** WIERSZE **
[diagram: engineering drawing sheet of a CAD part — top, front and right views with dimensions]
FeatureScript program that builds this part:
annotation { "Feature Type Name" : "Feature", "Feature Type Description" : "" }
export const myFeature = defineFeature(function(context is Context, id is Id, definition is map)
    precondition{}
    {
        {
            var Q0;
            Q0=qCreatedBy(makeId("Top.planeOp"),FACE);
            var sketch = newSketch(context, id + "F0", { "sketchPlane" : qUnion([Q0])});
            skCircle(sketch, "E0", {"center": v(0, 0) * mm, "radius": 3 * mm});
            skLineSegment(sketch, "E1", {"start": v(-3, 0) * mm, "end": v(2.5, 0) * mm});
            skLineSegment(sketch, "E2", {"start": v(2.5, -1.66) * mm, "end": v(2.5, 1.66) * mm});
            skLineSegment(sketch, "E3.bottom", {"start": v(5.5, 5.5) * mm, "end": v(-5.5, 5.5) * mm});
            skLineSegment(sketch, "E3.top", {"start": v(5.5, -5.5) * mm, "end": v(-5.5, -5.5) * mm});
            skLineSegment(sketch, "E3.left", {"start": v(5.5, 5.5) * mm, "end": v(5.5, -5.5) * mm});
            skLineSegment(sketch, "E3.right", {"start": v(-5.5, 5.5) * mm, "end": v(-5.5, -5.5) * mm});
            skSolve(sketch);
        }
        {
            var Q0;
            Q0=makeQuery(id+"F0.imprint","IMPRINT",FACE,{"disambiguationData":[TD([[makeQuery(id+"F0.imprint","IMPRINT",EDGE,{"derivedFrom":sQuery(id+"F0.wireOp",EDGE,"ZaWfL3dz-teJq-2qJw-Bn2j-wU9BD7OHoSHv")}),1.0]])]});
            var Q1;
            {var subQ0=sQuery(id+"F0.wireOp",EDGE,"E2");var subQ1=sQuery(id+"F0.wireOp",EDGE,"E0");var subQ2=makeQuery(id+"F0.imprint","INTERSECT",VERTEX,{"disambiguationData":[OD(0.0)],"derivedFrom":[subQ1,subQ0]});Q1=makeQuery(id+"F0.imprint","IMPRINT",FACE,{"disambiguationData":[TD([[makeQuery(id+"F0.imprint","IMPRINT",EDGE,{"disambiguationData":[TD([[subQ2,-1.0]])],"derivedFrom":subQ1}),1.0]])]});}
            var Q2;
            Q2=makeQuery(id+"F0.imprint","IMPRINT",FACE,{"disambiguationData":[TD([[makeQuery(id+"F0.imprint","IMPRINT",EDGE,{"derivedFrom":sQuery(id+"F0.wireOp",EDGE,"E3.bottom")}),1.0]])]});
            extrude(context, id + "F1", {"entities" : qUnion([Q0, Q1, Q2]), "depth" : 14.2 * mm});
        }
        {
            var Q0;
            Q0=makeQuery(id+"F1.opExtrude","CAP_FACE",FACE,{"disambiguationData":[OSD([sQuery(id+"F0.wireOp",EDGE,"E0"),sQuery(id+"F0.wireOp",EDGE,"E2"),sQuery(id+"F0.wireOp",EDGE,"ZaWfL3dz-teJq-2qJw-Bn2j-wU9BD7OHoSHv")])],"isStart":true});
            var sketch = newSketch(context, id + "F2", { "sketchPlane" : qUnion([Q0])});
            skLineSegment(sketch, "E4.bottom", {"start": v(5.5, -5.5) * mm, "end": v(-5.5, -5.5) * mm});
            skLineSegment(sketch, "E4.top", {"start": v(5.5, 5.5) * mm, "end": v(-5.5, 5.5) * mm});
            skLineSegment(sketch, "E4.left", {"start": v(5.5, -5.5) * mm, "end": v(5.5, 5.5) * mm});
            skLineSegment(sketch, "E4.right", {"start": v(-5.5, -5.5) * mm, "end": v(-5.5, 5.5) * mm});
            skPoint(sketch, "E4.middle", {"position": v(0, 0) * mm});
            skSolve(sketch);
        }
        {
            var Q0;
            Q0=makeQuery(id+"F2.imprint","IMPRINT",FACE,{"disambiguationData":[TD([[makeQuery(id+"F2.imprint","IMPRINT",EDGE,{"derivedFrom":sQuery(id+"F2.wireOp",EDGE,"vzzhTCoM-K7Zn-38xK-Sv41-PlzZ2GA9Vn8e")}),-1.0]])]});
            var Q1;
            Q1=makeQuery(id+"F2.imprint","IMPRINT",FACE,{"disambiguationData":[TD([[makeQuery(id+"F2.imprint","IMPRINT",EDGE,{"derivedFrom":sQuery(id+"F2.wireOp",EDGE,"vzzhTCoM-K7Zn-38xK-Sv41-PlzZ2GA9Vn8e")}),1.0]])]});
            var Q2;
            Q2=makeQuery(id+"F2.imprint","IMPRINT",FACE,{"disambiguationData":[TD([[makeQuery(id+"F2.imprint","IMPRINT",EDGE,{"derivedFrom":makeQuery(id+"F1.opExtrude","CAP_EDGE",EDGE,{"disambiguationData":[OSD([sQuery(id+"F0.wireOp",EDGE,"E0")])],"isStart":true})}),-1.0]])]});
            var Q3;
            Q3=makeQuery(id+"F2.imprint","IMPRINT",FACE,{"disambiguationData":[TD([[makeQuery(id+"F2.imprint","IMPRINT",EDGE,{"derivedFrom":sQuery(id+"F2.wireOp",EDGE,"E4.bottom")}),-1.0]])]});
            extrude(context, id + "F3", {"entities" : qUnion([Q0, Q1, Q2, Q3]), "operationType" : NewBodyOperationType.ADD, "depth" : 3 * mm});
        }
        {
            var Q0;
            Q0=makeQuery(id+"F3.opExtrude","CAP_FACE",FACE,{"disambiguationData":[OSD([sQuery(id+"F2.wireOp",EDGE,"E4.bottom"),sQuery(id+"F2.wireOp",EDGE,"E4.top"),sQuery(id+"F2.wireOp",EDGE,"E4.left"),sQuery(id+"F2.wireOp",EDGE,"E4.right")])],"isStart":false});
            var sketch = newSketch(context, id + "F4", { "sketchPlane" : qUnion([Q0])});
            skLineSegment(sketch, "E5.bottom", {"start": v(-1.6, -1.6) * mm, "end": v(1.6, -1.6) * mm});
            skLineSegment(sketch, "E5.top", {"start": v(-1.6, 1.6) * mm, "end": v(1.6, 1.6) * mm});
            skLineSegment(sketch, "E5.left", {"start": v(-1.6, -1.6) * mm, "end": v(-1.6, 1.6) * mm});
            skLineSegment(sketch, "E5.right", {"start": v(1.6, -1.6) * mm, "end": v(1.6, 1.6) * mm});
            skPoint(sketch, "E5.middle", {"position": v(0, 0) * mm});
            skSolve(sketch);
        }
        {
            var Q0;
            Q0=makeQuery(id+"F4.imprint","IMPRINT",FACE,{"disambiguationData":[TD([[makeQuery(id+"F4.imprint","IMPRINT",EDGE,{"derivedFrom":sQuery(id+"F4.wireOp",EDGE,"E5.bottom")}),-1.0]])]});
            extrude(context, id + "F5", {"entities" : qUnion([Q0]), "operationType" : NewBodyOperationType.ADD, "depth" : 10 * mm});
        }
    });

** OPIS ZADANIA **
Zamień w całym materiale powyżej "wireOp" na "wireBody" i przepisz wszystkie wiersze, nie zmieniając niczego więcej.

** WYNIK PONIŻEJ **
[diagram: engineering drawing sheet of a CAD part — top, front and right views with dimensions]
FeatureScript program that builds this part:
annotation { "Feature Type Name" : "Feature", "Feature Type Description" : "" }
export const myFeature = defineFeature(function(context is Context, id is Id, definition is map)
    precondition{}
    {
        {
            var Q0;
            Q0=qCreatedBy(makeId("Top.planeOp"),FACE);
            var sketch = newSketch(context, id + "F0", { "sketchPlane" : qUnion([Q0])});
            skCircle(sketch, "E0", {"center": v(0, 0) * mm, "radius": 3 * mm});
            skLineSegment(sketch, "E1", {"start": v(-3, 0) * mm, "end": v(2.5, 0) * mm});
            skLineSegment(sketch, "E2", {"start": v(2.5, -1.66) * mm, "end": v(2.5, 1.66) * mm});
            skLineSegment(sketch, "E3.bottom", {"start": v(5.5, 5.5) * mm, "end": v(-5.5, 5.5) * mm});
            skLineSegment(sketch, "E3.top", {"start": v(5.5, -5.5) * mm, "end": v(-5.5, -5.5) * mm});
            skLineSegment(sketch, "E3.left", {"start": v(5.5, 5.5) * mm, "end": v(5.5, -5.5) * mm});
            skLineSegment(sketch, "E3.right", {"start": v(-5.5, 5.5) * mm, "end": v(-5.5, -5.5) * mm});
            skSolve(sketch);
        }
        {
            var Q0;
            Q0=makeQuery(id+"F0.imprint","IMPRINT",FACE,{"disambiguationData":[TD([[makeQuery(id+"F0.imprint","IMPRINT",EDGE,{"derivedFrom":sQuery(id+"F0.wireBody",EDGE,"ZaWfL3dz-teJq-2qJw-Bn2j-wU9BD7OHoSHv")}),1.0]])]});
            var Q1;
            {var subQ0=sQuery(id+"F0.wireBody",EDGE,"E2");var subQ1=sQuery(id+"F0.wireBody",EDGE,"E0");var subQ2=makeQuery(id+"F0.imprint","INTERSECT",VERTEX,{"disambiguationData":[OD(0.0)],"derivedFrom":[subQ1,subQ0]});Q1=makeQuery(id+"F0.imprint","IMPRINT",FACE,{"disambiguationData":[TD([[makeQuery(id+"F0.imprint","IMPRINT",EDGE,{"disambiguationData":[TD([[subQ2,-1.0]])],"derivedFrom":subQ1}),1.0]])]});}
            var Q2;
            Q2=makeQuery(id+"F0.imprint","IMPRINT",FACE,{"disambiguationData":[TD([[makeQuery(id+"F0.imprint","IMPRINT",EDGE,{"derivedFrom":sQuery(id+"F0.wireBody",EDGE,"E3.bottom")}),1.0]])]});
            extrude(context, id + "F1", {"entities" : qUnion([Q0, Q1, Q2]), "depth" : 14.2 * mm});
        }
        {
            var Q0;
            Q0=makeQuery(id+"F1.opExtrude","CAP_FACE",FACE,{"disambiguationData":[OSD([sQuery(id+"F0.wireBody",EDGE,"E0"),sQuery(id+"F0.wireBody",EDGE,"E2"),sQuery(id+"F0.wireBody",EDGE,"ZaWfL3dz-teJq-2qJw-Bn2j-wU9BD7OHoSHv")])],"isStart":true});
            var sketch = newSketch(context, id + "F2", { "sketchPlane" : qUnion([Q0])});
            skLineSegment(sketch, "E4.bottom", {"start": v(5.5, -5.5) * mm, "end": v(-5.5, -5.5) * mm});
            skLineSegment(sketch, "E4.top", {"start": v(5.5, 5.5) * mm, "end": v(-5.5, 5.5) * mm});
            skLineSegment(sketch, "E4.left", {"start": v(5.5, -5.5) * mm, "end": v(5.5, 5.5) * mm});
            skLineSegment(sketch, "E4.right", {"start": v(-5.5, -5.5) * mm, "end": v(-5.5, 5.5) * mm});
            skPoint(sketch, "E4.middle", {"position": v(0, 0) * mm});
            skSolve(sketch);
        }
        {
            var Q0;
            Q0=makeQuery(id+"F2.imprint","IMPRINT",FACE,{"disambiguationData":[TD([[makeQuery(id+"F2.imprint","IMPRINT",EDGE,{"derivedFrom":sQuery(id+"F2.wireBody",EDGE,"vzzhTCoM-K7Zn-38xK-Sv41-PlzZ2GA9Vn8e")}),-1.0]])]});
            var Q1;
            Q1=makeQuery(id+"F2.imprint","IMPRINT",FACE,{"disambiguationData":[TD([[makeQuery(id+"F2.imprint","IMPRINT",EDGE,{"derivedFrom":sQuery(id+"F2.wireBody",EDGE,"vzzhTCoM-K7Zn-38xK-Sv41-PlzZ2GA9Vn8e")}),1.0]])]});
            var Q2;
            Q2=makeQuery(id+"F2.imprint","IMPRINT",FACE,{"disambiguationData":[TD([[makeQuery(id+"F2.imprint","IMPRINT",EDGE,{"derivedFrom":makeQuery(id+"F1.opExtrude","CAP_EDGE",EDGE,{"disambiguationData":[OSD([sQuery(id+"F0.wireBody",EDGE,"E0")])],"isStart":true})}),-1.0]])]});
            var Q3;
            Q3=makeQuery(id+"F2.imprint","IMPRINT",FACE,{"disambiguationData":[TD([[makeQuery(id+"F2.imprint","IMPRINT",EDGE,{"derivedFrom":sQuery(id+"F2.wireBody",EDGE,"E4.bottom")}),-1.0]])]});
            extrude(context, id + "F3", {"entities" : qUnion([Q0, Q1, Q2, Q3]), "operationType" : NewBodyOperationType.ADD, "depth" : 3 * mm});
        }
        {
            var Q0;
            Q0=makeQuery(id+"F3.opExtrude","CAP_FACE",FACE,{"disambiguationData":[OSD([sQuery(id+"F2.wireBody",EDGE,"E4.bottom"),sQuery(id+"F2.wireBody",EDGE,"E4.top"),sQuery(id+"F2.wireBody",EDGE,"E4.left"),sQuery(id+"F2.wireBody",EDGE,"E4.right")])],"isStart":false});
            var sketch = newSketch(context, id + "F4", { "sketchPlane" : qUnion([Q0])});
            skLineSegment(sketch, "E5.bottom", {"start": v(-1.6, -1.6) * mm, "end": v(1.6, -1.6) * mm});
            skLineSegment(sketch, "E5.top", {"start": v(-1.6, 1.6) * mm, "end": v(1.6, 1.6) * mm});
            skLineSegment(sketch, "E5.left", {"start": v(-1.6, -1.6) * mm, "end": v(-1.6, 1.6) * mm});
            skLineSegment(sketch, "E5.right", {"start": v(1.6, -1.6) * mm, "end": v(1.6, 1.6) * mm});
            skPoint(sketch, "E5.middle", {"position": v(0, 0) * mm});
            skSolve(sketch);
        }
        {
            var Q0;
            Q0=makeQuery(id+"F4.imprint","IMPRINT",FACE,{"disambiguationData":[TD([[makeQuery(id+"F4.imprint","IMPRINT",EDGE,{"derivedFrom":sQuery(id+"F4.wireBody",EDGE,"E5.bottom")}),-1.0]])]});
            extrude(context, id + "F5", {"entities" : qUnion([Q0]), "operationType" : NewBodyOperationType.ADD, "depth" : 10 * mm});
        }
    });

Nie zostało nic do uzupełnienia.